(Task data Opens)

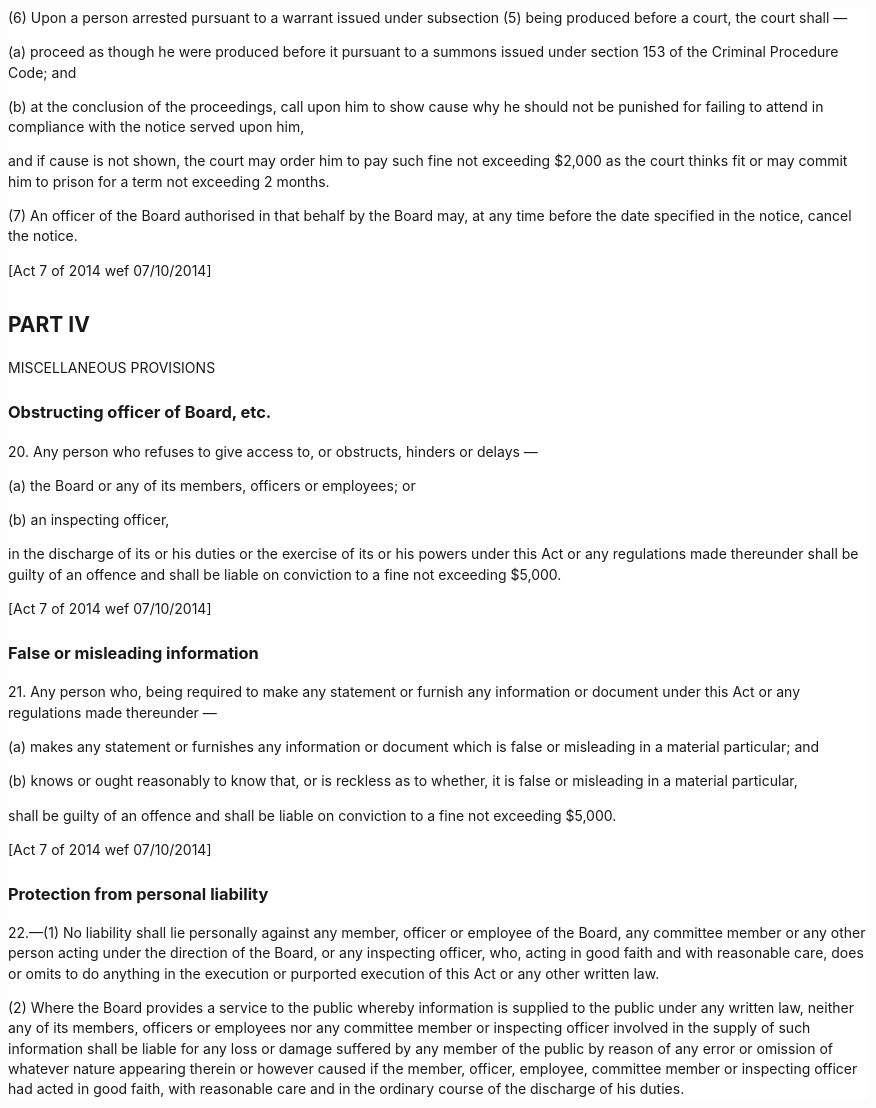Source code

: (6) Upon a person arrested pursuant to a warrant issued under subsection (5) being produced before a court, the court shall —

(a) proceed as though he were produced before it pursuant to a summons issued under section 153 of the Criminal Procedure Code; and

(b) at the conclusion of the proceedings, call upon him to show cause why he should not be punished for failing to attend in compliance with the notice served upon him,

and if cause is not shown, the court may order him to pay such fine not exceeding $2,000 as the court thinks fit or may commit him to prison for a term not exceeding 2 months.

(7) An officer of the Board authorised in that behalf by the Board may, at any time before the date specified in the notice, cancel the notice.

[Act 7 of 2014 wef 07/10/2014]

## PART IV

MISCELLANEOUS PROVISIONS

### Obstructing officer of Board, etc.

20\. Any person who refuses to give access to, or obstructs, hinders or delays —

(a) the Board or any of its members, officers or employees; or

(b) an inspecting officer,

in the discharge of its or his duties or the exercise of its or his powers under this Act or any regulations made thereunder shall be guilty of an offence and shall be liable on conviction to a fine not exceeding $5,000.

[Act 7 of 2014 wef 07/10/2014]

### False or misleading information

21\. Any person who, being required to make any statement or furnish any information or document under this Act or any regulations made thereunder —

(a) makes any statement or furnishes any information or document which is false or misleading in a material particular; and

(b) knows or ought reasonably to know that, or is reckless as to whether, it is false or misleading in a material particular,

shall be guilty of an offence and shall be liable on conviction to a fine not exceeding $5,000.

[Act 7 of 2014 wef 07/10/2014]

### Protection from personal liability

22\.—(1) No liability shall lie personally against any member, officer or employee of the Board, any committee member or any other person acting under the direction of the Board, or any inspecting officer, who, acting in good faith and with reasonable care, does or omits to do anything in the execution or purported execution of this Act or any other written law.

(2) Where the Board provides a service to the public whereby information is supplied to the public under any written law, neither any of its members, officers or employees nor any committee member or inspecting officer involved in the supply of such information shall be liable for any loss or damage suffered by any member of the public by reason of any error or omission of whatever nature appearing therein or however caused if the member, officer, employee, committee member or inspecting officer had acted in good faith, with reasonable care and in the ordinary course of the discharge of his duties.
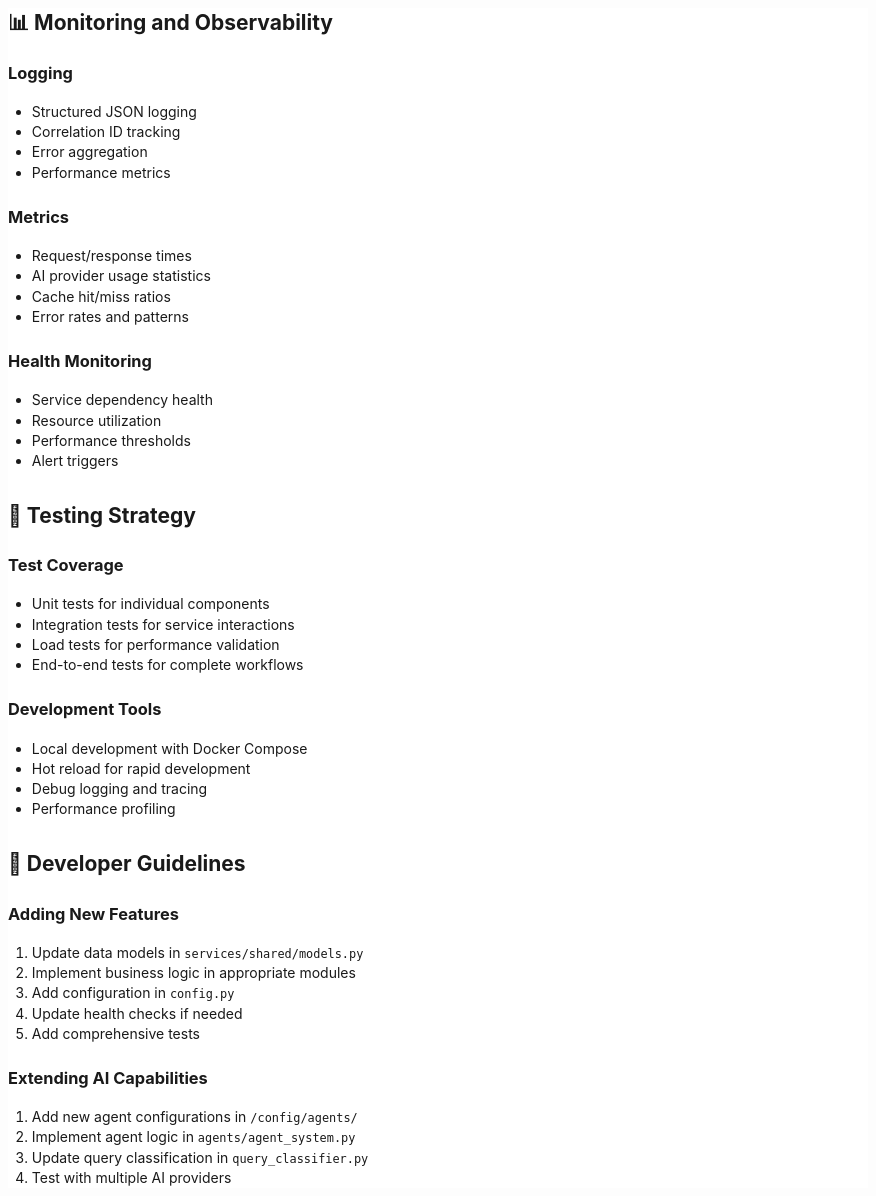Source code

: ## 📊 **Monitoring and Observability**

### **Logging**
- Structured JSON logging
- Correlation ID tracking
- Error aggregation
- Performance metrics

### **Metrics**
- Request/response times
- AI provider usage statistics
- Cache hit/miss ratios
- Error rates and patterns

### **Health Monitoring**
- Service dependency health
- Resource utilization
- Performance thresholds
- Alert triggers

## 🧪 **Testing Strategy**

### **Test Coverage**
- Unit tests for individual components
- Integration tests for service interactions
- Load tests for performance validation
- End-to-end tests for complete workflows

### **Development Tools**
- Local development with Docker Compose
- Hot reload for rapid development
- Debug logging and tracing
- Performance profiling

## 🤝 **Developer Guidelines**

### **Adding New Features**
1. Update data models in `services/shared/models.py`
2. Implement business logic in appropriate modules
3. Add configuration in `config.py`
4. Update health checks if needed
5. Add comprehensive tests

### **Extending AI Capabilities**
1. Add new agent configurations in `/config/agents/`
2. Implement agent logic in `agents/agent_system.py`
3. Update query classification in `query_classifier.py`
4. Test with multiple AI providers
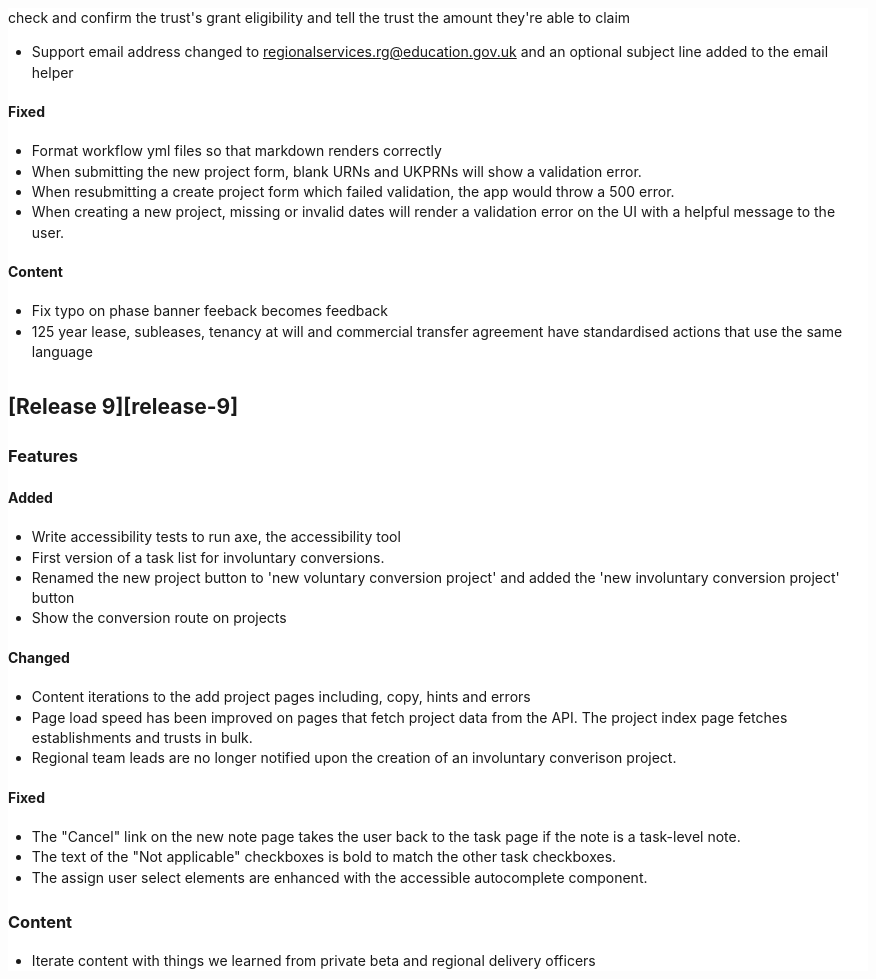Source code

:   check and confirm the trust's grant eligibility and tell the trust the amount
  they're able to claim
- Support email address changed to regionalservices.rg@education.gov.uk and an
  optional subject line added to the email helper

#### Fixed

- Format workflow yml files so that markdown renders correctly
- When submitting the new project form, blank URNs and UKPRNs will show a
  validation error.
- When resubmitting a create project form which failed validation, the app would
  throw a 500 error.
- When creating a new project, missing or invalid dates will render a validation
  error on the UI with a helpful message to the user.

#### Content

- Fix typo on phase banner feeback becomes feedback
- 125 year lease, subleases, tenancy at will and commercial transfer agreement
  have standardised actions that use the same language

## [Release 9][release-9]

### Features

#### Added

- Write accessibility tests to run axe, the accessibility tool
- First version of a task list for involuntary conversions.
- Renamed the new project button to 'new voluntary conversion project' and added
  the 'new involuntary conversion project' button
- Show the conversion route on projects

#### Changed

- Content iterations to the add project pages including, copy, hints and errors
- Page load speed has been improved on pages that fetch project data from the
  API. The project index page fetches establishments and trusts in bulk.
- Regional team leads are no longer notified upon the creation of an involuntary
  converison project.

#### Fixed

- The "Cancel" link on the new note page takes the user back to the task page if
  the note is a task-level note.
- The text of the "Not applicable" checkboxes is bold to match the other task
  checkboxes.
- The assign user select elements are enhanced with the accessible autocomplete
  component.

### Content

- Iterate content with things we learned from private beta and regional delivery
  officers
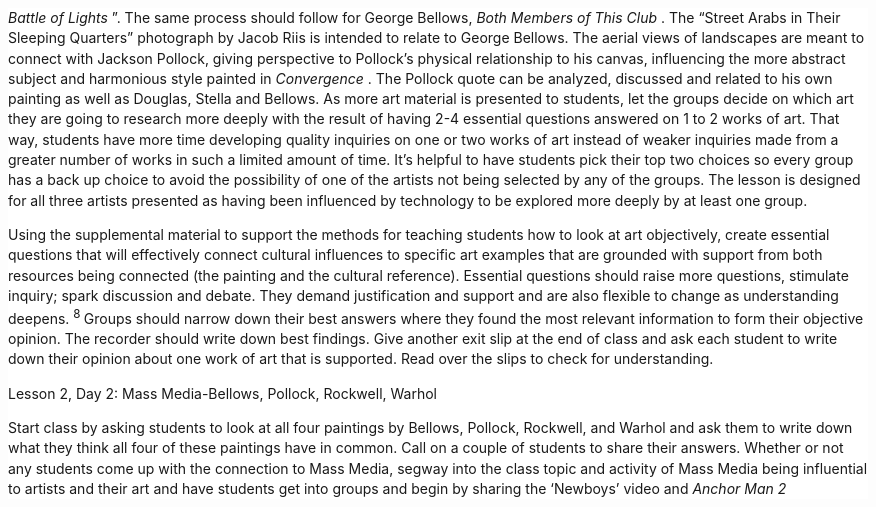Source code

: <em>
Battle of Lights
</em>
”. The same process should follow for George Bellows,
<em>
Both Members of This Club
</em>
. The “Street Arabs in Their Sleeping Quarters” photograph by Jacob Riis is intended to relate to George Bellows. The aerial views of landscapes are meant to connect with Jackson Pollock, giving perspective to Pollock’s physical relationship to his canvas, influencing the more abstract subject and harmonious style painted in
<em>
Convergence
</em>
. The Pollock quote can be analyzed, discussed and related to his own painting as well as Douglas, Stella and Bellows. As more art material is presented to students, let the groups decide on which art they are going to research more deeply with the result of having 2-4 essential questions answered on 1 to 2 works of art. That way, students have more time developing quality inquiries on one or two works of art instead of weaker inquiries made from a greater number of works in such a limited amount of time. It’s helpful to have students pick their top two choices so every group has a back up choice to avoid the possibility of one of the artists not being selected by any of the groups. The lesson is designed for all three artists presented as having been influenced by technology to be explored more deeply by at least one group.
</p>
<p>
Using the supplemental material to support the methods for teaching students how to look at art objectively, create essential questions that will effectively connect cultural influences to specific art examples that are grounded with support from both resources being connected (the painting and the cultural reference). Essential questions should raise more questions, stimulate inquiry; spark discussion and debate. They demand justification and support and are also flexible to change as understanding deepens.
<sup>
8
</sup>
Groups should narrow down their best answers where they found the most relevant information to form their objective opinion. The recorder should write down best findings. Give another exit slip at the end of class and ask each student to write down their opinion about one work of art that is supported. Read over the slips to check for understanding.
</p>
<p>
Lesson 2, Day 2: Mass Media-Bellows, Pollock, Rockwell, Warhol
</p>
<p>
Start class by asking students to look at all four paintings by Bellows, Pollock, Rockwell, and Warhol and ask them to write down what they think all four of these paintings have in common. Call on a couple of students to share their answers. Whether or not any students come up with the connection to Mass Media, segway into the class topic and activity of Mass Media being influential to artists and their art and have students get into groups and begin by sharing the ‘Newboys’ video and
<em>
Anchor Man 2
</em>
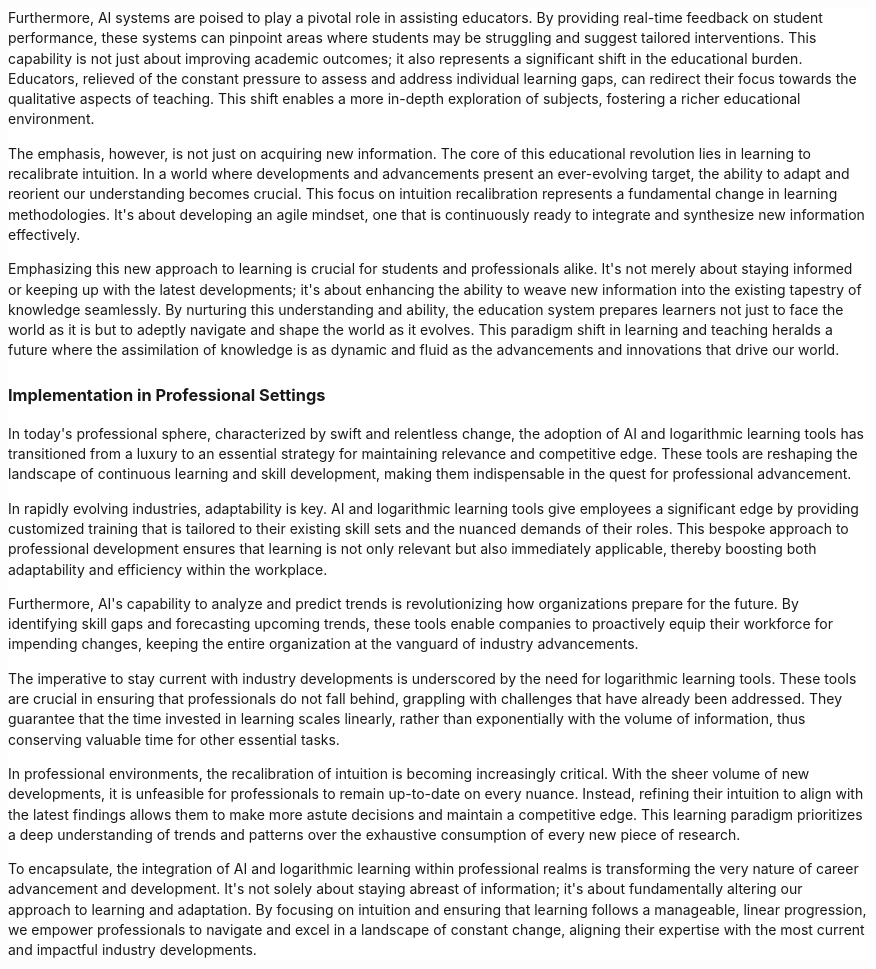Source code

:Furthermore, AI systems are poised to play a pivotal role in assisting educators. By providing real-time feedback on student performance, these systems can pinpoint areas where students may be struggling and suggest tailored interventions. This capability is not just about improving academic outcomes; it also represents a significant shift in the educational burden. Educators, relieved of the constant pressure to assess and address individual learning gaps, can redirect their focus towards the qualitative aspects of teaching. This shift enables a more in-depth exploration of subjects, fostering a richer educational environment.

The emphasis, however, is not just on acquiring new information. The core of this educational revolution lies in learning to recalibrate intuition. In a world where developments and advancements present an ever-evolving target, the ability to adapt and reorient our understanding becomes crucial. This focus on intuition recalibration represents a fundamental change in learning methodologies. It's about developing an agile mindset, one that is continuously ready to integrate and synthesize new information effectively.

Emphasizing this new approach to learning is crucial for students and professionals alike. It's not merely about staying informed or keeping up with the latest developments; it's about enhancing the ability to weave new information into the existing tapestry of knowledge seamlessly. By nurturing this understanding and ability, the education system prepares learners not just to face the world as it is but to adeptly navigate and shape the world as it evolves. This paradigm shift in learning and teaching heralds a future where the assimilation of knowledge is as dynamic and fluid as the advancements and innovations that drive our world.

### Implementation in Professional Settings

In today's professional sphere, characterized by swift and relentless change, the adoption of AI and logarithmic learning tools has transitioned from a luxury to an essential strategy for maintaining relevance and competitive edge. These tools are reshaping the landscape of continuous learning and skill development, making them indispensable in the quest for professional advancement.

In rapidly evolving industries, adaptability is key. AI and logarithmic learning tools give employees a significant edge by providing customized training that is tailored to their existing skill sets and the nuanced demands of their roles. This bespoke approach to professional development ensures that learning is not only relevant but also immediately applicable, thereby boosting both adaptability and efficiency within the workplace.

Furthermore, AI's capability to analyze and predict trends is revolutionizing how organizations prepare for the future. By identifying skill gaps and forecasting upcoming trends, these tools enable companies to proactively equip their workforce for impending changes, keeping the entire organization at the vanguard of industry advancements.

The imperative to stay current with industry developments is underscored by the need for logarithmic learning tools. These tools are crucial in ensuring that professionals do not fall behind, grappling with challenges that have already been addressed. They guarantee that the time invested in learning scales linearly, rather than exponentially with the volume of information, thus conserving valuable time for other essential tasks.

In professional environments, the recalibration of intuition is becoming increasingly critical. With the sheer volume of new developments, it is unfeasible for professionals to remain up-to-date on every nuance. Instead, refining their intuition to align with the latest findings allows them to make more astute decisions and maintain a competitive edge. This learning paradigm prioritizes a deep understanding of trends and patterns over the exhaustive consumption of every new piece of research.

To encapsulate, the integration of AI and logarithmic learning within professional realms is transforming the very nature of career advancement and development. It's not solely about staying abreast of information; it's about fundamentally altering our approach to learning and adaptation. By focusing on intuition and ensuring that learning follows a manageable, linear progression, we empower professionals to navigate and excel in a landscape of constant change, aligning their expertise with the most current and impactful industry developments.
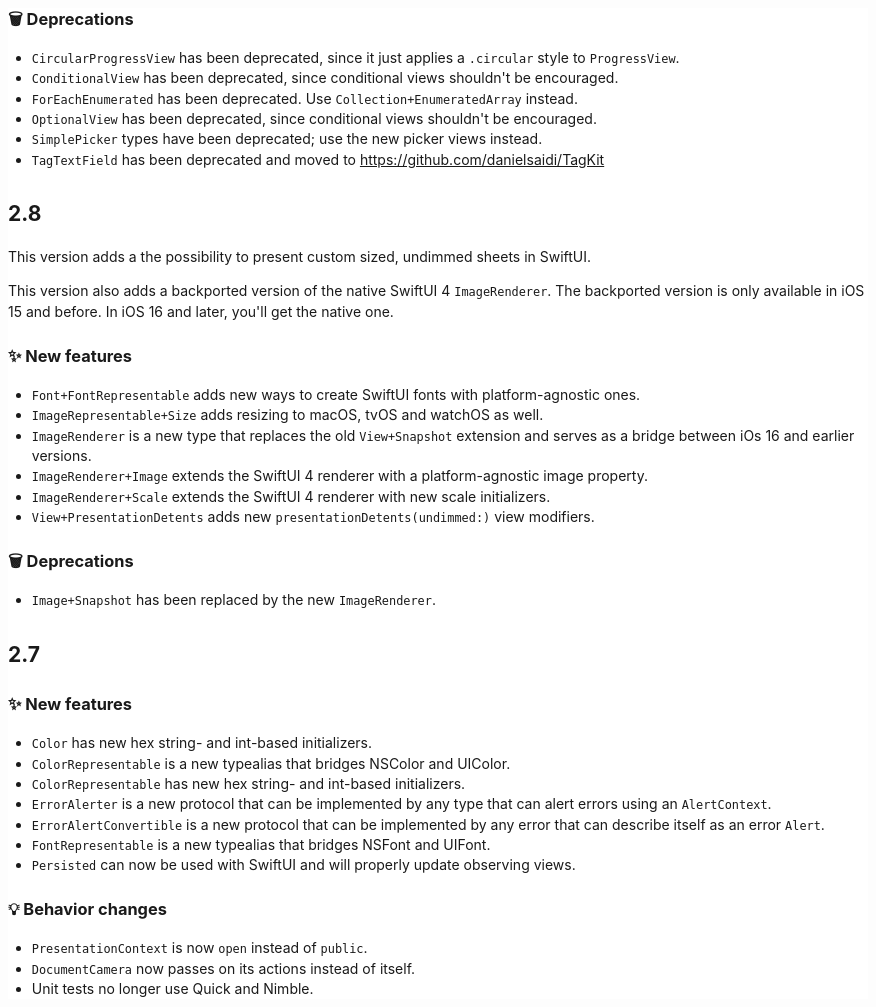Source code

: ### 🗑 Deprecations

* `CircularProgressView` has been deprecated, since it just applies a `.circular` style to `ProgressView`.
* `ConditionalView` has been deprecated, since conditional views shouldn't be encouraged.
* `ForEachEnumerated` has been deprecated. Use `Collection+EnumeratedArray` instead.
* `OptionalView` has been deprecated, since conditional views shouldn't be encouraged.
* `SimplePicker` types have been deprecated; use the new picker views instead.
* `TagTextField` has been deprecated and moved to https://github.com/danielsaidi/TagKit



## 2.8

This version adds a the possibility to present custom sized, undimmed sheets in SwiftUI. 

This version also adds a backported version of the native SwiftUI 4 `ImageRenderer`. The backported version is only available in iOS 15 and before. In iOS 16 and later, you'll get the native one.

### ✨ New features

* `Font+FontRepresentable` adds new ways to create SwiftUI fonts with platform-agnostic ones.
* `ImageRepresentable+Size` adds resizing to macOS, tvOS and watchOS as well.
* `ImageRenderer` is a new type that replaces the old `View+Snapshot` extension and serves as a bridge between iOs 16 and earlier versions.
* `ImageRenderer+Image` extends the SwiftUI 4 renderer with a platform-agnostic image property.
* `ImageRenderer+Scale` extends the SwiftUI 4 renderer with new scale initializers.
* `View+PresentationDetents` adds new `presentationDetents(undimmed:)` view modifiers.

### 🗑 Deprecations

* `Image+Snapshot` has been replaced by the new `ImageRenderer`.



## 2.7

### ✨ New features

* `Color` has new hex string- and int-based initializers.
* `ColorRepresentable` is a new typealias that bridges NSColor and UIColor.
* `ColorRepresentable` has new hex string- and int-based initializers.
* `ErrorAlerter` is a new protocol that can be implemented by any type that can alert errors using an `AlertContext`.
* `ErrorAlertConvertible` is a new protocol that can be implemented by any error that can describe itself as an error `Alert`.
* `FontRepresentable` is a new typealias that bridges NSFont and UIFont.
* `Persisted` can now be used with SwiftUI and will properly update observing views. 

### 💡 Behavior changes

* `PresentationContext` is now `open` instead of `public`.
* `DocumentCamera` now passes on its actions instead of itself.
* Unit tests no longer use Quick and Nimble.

(Task data Closes)

◆ **Work to be completed**
Copy out the stored data from the line with "### **Adding New Features**" to the line with "#### Changed", including both of those lines, and leave the pictures out of your answer.

◆ **Task answer**
### **Adding New Features**
1. Update data models in `services/shared/models.py`
2. Implement business logic in appropriate modules
3. Add configuration in `config.py`
4. Update health checks if needed
5. Add comprehensive tests

### **Extending AI Capabilities**
1. Add new agent configurations in `/config/agents/`
2. Implement agent logic in `agents/agent_system.py`
3. Update query classification in `query_classifier.py`
4. Test with multiple AI providers
Source code

:   check and confirm the trust's grant eligibility and tell the trust the amount
  they're able to claim
- Support email address changed to regionalservices.rg@education.gov.uk and an
  optional subject line added to the email helper

#### Fixed

- Format workflow yml files so that markdown renders correctly
- When submitting the new project form, blank URNs and UKPRNs will show a
  validation error.
- When resubmitting a create project form which failed validation, the app would
  throw a 500 error.
- When creating a new project, missing or invalid dates will render a validation
  error on the UI with a helpful message to the user.

#### Content

- Fix typo on phase banner feeback becomes feedback
- 125 year lease, subleases, tenancy at will and commercial transfer agreement
  have standardised actions that use the same language

## [Release 9][release-9]

### Features

#### Added

- Write accessibility tests to run axe, the accessibility tool
- First version of a task list for involuntary conversions.
- Renamed the new project button to 'new voluntary conversion project' and added
  the 'new involuntary conversion project' button
- Show the conversion route on projects

#### Changed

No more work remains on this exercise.